Monday, June 5, 2017


Trinity, c.1515 - Lucas Cranach the Elder
Trinity -- Lucas Cranach the Elder (1515)

This Sunday is the only day in the whole Christian Calendar that is dedicated to a theological doctrine rather than a person, event or sacred symbol. Compared to other occasions, the Feast of the Holy Trinity came to be observed rather late in the Church’s history and was not made official until 1334. The intention was to conclude the liturgical commemorations of the life of Jesus Christ and the coming of the Holy Spirit by focusing on the whole nature of God. Trinity was taken up with particular enthusiasm by the church in England, and so came to be specially identified with the Anglican Church that resulted from Henry VIII's break with Rome in the 16th century.

The doctrine of the Holy Trinity  -- that there are Three Persons in One God -- is  central to orthodox Christianity, and figures in confessions of faith both at baptism and confirmation. At the same time, though we are asked to affirm it, the doctrine is immensely difficult – perhaps impossible -- to understand completely. How did Christians end up in the position of having to believe what they can hardly understand?

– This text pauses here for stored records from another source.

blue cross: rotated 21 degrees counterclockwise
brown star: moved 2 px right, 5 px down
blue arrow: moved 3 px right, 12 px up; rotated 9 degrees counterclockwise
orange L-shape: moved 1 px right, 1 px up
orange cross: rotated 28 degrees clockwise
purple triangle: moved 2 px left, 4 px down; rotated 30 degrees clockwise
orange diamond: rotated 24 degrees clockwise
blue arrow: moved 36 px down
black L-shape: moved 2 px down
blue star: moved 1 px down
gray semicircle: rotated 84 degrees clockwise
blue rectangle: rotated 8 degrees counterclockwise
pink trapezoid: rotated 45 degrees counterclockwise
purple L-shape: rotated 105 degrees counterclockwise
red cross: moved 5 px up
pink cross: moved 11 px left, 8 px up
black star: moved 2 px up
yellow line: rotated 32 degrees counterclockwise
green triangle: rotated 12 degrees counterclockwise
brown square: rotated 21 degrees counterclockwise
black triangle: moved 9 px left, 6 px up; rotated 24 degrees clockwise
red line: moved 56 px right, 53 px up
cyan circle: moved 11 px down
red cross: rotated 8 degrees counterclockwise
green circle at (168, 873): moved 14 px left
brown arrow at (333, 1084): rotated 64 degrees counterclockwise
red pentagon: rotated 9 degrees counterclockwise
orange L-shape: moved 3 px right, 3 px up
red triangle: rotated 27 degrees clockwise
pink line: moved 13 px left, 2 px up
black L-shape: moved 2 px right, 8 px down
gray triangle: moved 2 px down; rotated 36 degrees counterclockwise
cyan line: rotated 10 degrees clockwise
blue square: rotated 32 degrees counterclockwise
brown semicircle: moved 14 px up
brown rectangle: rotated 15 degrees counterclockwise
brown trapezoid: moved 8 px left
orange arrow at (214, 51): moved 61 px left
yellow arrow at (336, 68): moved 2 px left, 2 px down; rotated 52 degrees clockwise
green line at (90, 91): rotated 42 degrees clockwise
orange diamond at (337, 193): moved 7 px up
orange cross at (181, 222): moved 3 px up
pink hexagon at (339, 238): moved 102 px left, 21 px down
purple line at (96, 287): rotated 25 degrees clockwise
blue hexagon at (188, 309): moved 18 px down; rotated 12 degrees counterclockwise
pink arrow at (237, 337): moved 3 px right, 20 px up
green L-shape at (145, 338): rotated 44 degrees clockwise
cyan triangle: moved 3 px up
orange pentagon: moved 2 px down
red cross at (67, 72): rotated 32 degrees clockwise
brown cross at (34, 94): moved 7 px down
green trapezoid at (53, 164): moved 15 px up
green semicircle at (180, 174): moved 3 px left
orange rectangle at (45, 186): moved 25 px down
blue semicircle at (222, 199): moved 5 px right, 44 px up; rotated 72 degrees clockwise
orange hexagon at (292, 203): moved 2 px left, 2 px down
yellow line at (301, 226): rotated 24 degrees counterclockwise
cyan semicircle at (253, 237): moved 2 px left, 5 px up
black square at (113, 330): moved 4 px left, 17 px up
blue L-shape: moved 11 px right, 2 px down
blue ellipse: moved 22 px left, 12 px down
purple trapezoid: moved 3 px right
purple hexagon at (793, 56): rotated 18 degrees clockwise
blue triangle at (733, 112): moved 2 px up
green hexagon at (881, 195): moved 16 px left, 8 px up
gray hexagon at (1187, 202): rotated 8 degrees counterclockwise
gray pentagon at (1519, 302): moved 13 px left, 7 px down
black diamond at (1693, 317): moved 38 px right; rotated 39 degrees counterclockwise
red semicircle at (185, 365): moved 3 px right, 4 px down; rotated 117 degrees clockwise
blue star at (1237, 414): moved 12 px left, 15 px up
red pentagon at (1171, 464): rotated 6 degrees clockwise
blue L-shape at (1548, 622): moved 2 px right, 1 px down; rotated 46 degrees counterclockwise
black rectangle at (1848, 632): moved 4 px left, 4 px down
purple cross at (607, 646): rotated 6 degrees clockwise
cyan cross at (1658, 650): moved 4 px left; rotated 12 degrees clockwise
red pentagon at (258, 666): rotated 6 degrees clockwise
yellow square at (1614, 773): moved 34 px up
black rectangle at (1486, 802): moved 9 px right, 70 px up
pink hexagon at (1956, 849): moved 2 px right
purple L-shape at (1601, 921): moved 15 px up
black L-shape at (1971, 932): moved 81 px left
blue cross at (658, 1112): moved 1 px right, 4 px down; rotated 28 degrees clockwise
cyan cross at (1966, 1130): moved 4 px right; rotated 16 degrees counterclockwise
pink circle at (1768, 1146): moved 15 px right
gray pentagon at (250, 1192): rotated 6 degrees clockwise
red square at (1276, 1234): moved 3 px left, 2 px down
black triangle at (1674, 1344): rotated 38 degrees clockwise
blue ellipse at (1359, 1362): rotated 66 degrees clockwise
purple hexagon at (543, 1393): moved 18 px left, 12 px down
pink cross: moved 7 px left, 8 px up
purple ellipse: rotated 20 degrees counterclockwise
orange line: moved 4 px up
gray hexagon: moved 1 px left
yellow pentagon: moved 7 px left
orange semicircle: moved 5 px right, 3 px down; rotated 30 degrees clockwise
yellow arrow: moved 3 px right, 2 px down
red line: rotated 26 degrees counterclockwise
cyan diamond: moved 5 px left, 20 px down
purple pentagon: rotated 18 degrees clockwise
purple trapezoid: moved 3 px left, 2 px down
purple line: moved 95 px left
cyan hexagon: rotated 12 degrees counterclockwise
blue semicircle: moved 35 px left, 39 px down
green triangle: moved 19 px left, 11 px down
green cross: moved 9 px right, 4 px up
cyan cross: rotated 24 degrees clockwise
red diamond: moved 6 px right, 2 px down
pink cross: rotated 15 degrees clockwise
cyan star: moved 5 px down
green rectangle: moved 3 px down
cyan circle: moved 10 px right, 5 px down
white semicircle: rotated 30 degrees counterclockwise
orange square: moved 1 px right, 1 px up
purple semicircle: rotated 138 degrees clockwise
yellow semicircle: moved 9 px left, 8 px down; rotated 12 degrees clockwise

The answer is this. As early Christians struggled to hold on to the essentials of the Jewish belief in One God and at the same time acknowledge the full significance of Jesus’ Resurrection, and also explain their sense of spiritual empowerment at Pentecost when the Risen Christ was no longer present to them, they effectively stumbled on a formula -- the Father who created them, the Son who redeemed them, and the Spirit who sanctified them must be different 'persons' enjoying a perfect unity one with another. We owe the doctrine's most familiar version – in the form of a blessing – to St Paul, who ends his Epistle for this Sunday with these words  --“The grace of the Lord Jesus Christ, the love of God, and the communion of the Holy Spirit be with you all”. But in invoking this blessing, Paul is simply echoing the “great commission” that Jesus gives his disciples in Matthew’s Gospel – “Go therefore and make disciples of all nations, baptizing them in the name of the Father and of the Son and of the Holy Spirit”.